Pregnancy for adolescent girls poses a serious risk of developing obstetric fistula, since their smaller pelvises make them prone to obstructed labor. Fistula leaves its victims with urine or fecal incontinence that causes infection, pain, and a bad smell. About 5,000 girls and women in South Sudan suffer from fistula each year. Victoria, for example, became pregnant shortly after marrying at age 14, and endured obstructed labor for three days before getting a cesarean section. “They found the baby was dead,” she told us. “After that I found out that urine was coming out all the time.”

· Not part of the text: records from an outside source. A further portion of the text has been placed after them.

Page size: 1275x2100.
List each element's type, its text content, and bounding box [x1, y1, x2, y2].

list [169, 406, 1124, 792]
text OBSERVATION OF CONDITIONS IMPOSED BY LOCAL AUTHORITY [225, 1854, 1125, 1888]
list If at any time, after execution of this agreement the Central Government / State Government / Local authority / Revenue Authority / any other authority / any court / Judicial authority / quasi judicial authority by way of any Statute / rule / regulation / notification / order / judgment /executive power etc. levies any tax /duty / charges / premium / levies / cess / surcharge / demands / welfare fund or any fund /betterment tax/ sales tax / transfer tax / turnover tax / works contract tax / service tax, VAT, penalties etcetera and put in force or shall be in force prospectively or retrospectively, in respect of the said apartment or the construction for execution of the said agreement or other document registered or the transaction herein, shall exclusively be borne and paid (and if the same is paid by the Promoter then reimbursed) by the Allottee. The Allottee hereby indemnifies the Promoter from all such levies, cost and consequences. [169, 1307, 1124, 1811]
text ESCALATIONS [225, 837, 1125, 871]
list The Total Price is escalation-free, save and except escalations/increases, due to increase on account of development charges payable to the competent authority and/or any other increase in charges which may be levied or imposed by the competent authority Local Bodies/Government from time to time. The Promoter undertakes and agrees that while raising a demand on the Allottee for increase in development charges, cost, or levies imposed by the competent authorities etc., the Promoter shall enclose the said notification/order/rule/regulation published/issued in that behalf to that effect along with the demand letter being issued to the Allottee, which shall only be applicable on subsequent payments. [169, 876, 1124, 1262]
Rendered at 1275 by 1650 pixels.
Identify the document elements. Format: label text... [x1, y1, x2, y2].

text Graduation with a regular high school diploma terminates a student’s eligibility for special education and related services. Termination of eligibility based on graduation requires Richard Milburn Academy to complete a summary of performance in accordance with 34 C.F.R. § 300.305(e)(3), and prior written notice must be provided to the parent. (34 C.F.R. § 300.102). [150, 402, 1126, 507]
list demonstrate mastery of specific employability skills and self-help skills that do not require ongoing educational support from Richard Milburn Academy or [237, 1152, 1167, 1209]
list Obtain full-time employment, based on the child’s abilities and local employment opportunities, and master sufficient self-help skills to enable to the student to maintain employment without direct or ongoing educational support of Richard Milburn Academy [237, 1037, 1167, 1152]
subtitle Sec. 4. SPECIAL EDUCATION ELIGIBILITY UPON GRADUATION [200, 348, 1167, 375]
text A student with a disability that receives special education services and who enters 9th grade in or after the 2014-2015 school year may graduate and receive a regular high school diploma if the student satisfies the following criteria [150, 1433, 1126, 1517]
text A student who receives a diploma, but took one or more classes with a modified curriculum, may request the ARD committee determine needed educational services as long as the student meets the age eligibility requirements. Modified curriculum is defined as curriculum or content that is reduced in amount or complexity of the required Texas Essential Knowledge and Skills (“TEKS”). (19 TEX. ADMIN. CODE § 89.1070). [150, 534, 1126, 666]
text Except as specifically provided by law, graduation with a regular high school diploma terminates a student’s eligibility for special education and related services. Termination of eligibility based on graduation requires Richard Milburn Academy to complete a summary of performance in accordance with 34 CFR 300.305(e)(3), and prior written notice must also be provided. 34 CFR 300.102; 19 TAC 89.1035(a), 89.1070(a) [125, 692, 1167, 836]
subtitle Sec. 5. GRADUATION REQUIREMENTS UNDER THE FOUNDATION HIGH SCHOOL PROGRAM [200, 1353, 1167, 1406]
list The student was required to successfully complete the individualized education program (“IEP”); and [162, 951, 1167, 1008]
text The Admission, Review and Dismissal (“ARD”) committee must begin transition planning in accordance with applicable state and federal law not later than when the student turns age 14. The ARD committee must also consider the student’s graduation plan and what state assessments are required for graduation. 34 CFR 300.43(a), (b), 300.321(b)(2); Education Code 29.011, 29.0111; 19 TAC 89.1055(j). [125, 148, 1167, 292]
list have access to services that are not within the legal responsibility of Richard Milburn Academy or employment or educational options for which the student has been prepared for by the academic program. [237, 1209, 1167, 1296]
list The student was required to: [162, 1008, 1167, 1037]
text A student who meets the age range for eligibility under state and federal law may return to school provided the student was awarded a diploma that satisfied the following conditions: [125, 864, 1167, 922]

To its credit, South Sudan has adopted important policies and laws on gender equality, children’s rights, and education. But major gaps remain, chiefly in laws and implementation.

South Sudan needs to do more—with assistance from international donors—to end child marriage and mitigate its consequences.  For starters, it should set and enforce 18 as the minimum age for marriage, establish a national action plan on child marriage that addresses the problem of dowries, and carry out a nationwide awareness-raising campaign on the harm of child marriage.

Girls and women like Aguet, Akech, and Victoria are entitled to enjoy their basic human rights to free and full consent to marriage, to equality, to education, and to health. They also have a right to realize their dreams—not to see them destroyed by marriages they neither choose nor want.

Janet Walsh is deputy women’s rights director and Gauri van Gulik is the women’s rights advocate at Human Rights Watch.